Иван сразу же оторвался от экранов.
– На вот, держи! – Бронкс протянул ему плоский диск на ремешке. – Я не зря прихватил – думал, чего будет у парня душа болеть, надо сразу дать, чтоб не мучился. Держи!
Иван взял диск в руку, пригляделся – фирменных знаков что-то не было видно: и не разберешь, где сработан – за океаном, в Европе, России.
– Какая модель? – спросил он вместо благодарности.
– Последняя, – махнул рукой Бронкс, – если не нравится, давай назад.
– Нет, что ты, Дил! Я тебе очень благодарен. Ты сам не представляешь, как меня выручил! – опомнился Иван.
– Да чего там! – Бронкс снова улыбался от уха до уха. – Я же тебе не просто так даю.
– А как же?
– Ну-у, привезешь чего-нибудь оттуда, – после некоторых раздумий ответил Бронкс.
– Например?
– Да не морочь ты мне голову, Ваня! Чего попадется под руку, то и привезешь!
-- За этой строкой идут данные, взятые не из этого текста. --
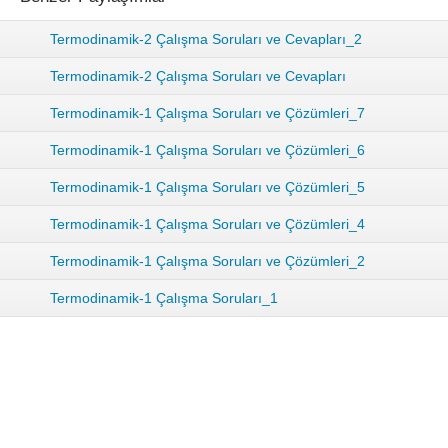
Termodinamik-2 Çalışma Soruları ve Cevapları_2
Termodinamik-2 Çalışma Soruları ve Cevapları
Termodinamik-1 Çalışma Soruları ve Çözümleri_7
Termodinamik-1 Çalışma Soruları ve Çözümleri_6
Termodinamik-1 Çalışma Soruları ve Çözümleri_5
Termodinamik-1 Çalışma Soruları ve Çözümleri_4
Termodinamik-1 Çalışma Soruları ve Çözümleri_2
Termodinamik-1 Çalışma Soruları_1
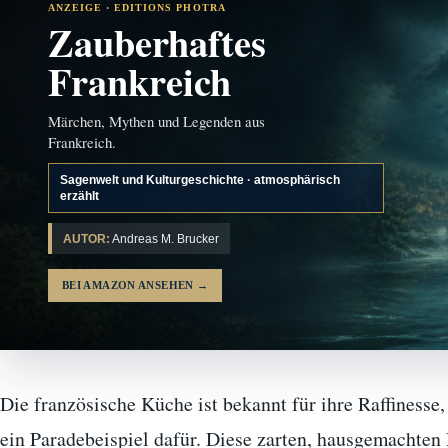
ANZEIGE · EDITIONS PHOTRA
Zauberhaftes
Frankreich
Märchen, Mythen und Legenden aus
Frankreich.
Sagenwelt und Kulturgeschichte · atmosphärisch
erzählt
AUTOR:
Andreas M. Brucker
BEI AMAZON ANSEHEN
→
Die französische Küche ist bekannt für ihre Raffinesse
ein Paradebeispiel dafür. Diese zarten, hausgemachten 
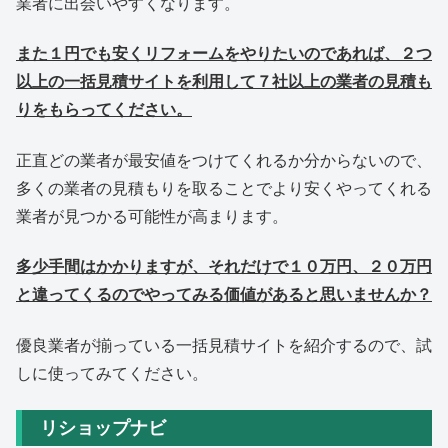
業者に出会いやすくなります。
また１円でも安くリフォームをやりたいのであれば、２つ
以上の一括見積サイトを利用して７社以上の業者の見積も
りをもらってください。
正直どの業者が最安値をつけてくれるか分からないので、
多くの業者の見積もりを取ることでより安くやってくれる
業者が見つかる可能性が高まります。
多少手間はかかりますが、それだけで１０万円、２０万円
と違ってくるのでやってみる価値があると思いませんか？
優良業者が揃っている一括見積サイトを紹介するので、試
しに使ってみてください。
リショップナビ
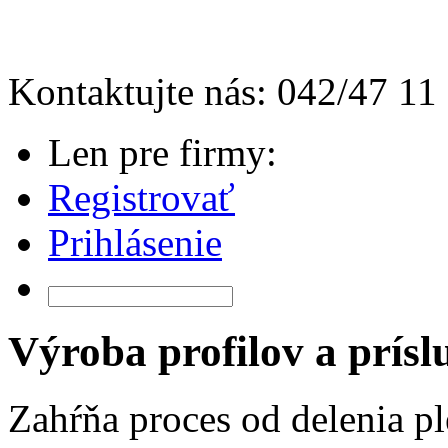
Kontaktujte nás: 042/47 11
Len pre firmy:
Registrovať
Prihlásenie
Výroba profilov a prísl
Zahŕňa proces od delenia pl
Так что ты того, не думай, что я благотворительностью промышлять начал, нет, Ваня, у частнособственнических акул навроде меня на уме одно – нажива!
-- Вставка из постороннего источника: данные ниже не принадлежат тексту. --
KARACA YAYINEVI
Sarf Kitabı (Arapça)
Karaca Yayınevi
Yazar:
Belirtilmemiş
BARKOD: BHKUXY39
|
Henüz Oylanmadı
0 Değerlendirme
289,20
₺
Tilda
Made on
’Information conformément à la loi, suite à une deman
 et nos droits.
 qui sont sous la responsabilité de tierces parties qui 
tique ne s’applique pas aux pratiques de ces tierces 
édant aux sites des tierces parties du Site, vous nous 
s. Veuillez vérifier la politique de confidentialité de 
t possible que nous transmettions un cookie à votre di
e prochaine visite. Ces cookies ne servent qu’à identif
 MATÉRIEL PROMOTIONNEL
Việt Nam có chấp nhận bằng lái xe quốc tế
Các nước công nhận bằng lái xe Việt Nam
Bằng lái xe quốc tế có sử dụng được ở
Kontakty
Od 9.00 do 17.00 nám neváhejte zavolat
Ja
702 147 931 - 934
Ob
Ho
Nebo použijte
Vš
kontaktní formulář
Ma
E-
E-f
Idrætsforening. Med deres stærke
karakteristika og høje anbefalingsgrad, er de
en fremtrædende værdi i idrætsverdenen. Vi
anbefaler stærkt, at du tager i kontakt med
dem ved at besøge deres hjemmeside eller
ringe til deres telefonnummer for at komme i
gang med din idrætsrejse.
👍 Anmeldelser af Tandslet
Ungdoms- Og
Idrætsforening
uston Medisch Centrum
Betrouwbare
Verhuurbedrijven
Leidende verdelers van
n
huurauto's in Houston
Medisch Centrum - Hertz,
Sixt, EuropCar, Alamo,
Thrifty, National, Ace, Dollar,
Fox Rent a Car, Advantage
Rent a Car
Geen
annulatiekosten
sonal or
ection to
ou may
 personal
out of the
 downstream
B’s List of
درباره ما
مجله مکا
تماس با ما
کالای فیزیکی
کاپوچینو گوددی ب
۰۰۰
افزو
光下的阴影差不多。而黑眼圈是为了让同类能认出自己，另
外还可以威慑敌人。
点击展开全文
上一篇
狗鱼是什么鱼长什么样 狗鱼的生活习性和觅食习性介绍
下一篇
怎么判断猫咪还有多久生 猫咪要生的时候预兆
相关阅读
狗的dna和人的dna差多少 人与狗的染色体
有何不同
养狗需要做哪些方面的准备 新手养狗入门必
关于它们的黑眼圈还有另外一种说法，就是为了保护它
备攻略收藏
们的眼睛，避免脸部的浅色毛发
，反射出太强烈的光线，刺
Иван расхохотался, хлопнул Бронкса по массивному обтянутому титанопластиковой тканью плечу.
– Годится, Дил! – сказал он. – Ну, а коли не вернусь, считай, что ты прогорел!
– Еще бы!
Капсулу чуть качнуло. Они пристыковывались к приемному узлу обсерватории. Дверь сразу же распахнулась, в капсулу влетело шесть, а и то восемь, многоногих и многоруких биокиберов. Они засуетились, замельтешили, подхватили на руки и Ивана, и Дила Бронкса, и понесли их в обсерваторию с таким видом, будто несли героев-триумфаторов, вернувшихся на родину.
На ходу Иван сунул диск с ремешком за пазуху. И подумал – не окажется ли гостеприимство Дила чересчур навязчивым. Биокиберы несли их не спеша, торжественно. Ивану хотелось поднять руку и поприветствовать незримые толпы встречающих, в такой роли он еще не выступал, не доводилось, но был в ней особый вкус, изыск.
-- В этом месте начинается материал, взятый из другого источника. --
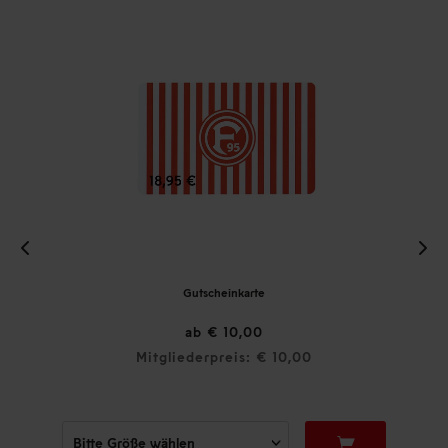
Gutscheinkarte
ab € 10,00
Mitgliederpreis: € 10,00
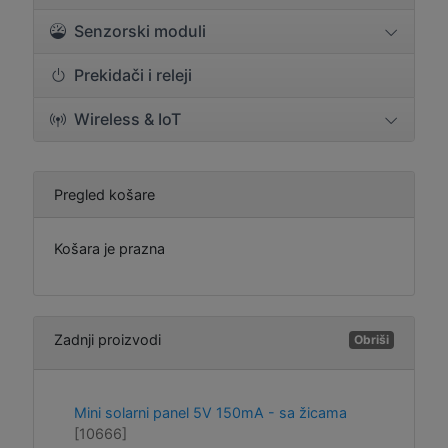
Senzorski moduli
Prekidači i releji
Wireless & IoT
Pregled košare
Košara je prazna
Zadnji proizvodi
Obriši
Mini solarni panel 5V 150mA - sa žicama
[10666]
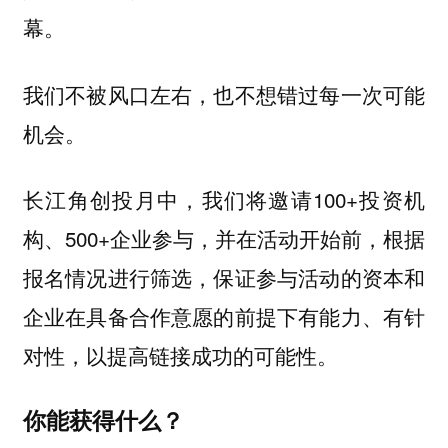
幕。
我们不被风口左右，也不想错过每一次可能
机会。
长江角创投月中，我们将邀请100+投资机
构、500+企业参与，并在活动开始前，根据
报名情况进行筛选，保证参与活动的资本和
企业在具备合作意愿的前提下有能力、有针
对性，以提高链接成功的可能性。
你能获得什么？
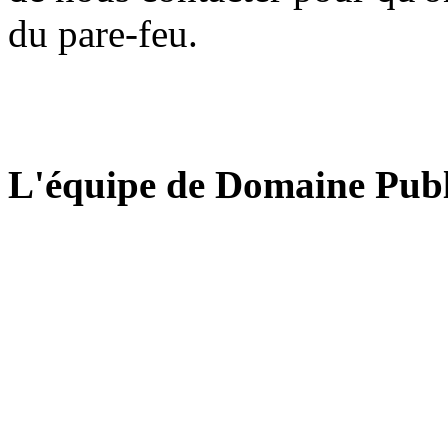
du pare-feu.
L'équipe de Domaine Publ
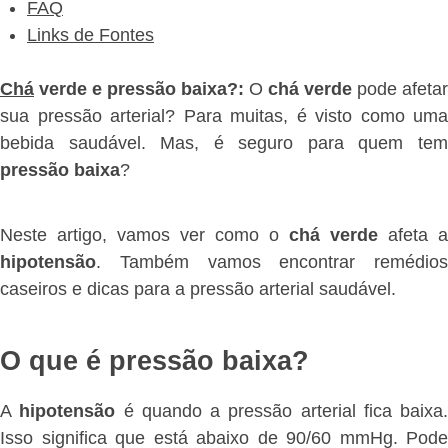
FAQ
Links de Fontes
Chá
verde e pressão baixa?:
O
chá verde
pode afetar
sua pressão arterial? Para muitas, é visto como uma
bebida saudável. Mas, é seguro para quem tem
pressão baixa
?
Neste artigo, vamos ver como o
chá verde
afeta a
hipotensão
. Também vamos encontrar remédios
caseiros e dicas para a pressão arterial saudável.
O que é pressão baixa?
A
hipotensão
é quando a pressão arterial fica baixa.
Isso significa que está abaixo de 90/60 mmHg. Pode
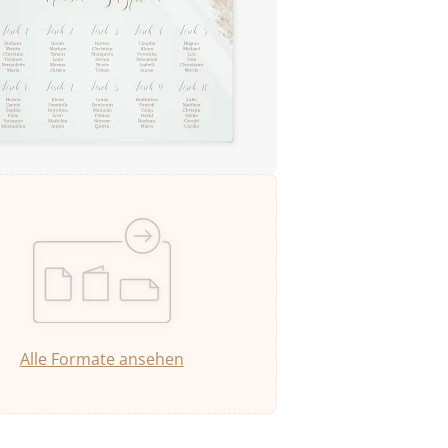
Alle Formate ansehen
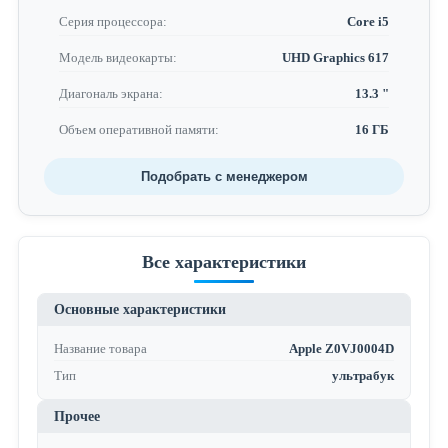
Серия процессора:
Core i5
Модель видеокарты:
UHD Graphics 617
Диагональ экрана:
13.3 "
Объем оперативной памяти:
16 ГБ
Подобрать с менеджером
Все характеристики
Основные характеристики
Название товара
Apple Z0VJ0004D
Тип
ультрабук
Прочее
Внутри станция была ухожена не менее, чем снаружи. А встречать их вышла одна только Таека, жена и помощница Бронкса. Была она крошечного роста, неулыбчива и замкнута. Ей как никому другому шла роль затворницы на этой обсерватории. Таека поздоровалась и тут же выскользнула из огромного сферического приемного зала, такого лишнего на научно-исследовательской станции, но вполне уместного в частном космодворце.
– Вот так и живем, Ваня, учись! – сказал Дил без назидательства, добродушно, но все же с подтекстом. – А ты, небось так ничего и не скопил, ничем не обзавелся, да?
– Что правда, то правда, – вынужден был признаться Иван. – Даже наоборот, многое утратил.
Они помолчали минуту – в память о Свете. Дил знал ее, ценил – а он разбирался в женщинах.
Но долго грустить не полагалось.
– Ладно, сейчас с дорожки обмоемся, и за стол! – заявил Бронкс тоном, не терпящим возражений.
Часа полтора они парились в прекрасной и самой натуральной русской бане, выскакивая наружу, плюхаясь в псевдоснег, почти не отличающийся от настоящего земного снега, ныряя в прорубь, выскакивая будто осатанелые обратно.
– А вот глубина не та! – выкрикнул Иван в запале. – Надо, чтоб до дна – метров шесть было, тогда самый смак!
– Да ладно, – Дил не обиделся. Он видел, что гостю все нравится.
Еще бы, у кого на станции найдешь такое: зальчик – сто на сто метров, в нем травяной покров, тут же снег, полынья, а посредине чудо-чудесное: срубленная из настоящих земных бревен русская банька с печкой, со всем, что полагается… Нет, умел Дил Бронкс жить!
– А это у тебя чего? – Ваня, никак уверовал?
Иван прикрыл рукой крестик. Не стал отвечать на шутку. Он знал, что Дил охальник, безбожник и насмешник. Только в этот раз тот не стал зубоскалить, наоборот надул свои пухлые губы и изрек:
– Понимаю, Ваня. Ежели бы я шел на такое дело, я б в чего угодно уверовал… Но вот поможет ли?! Ну ладно, ладно, не серчай!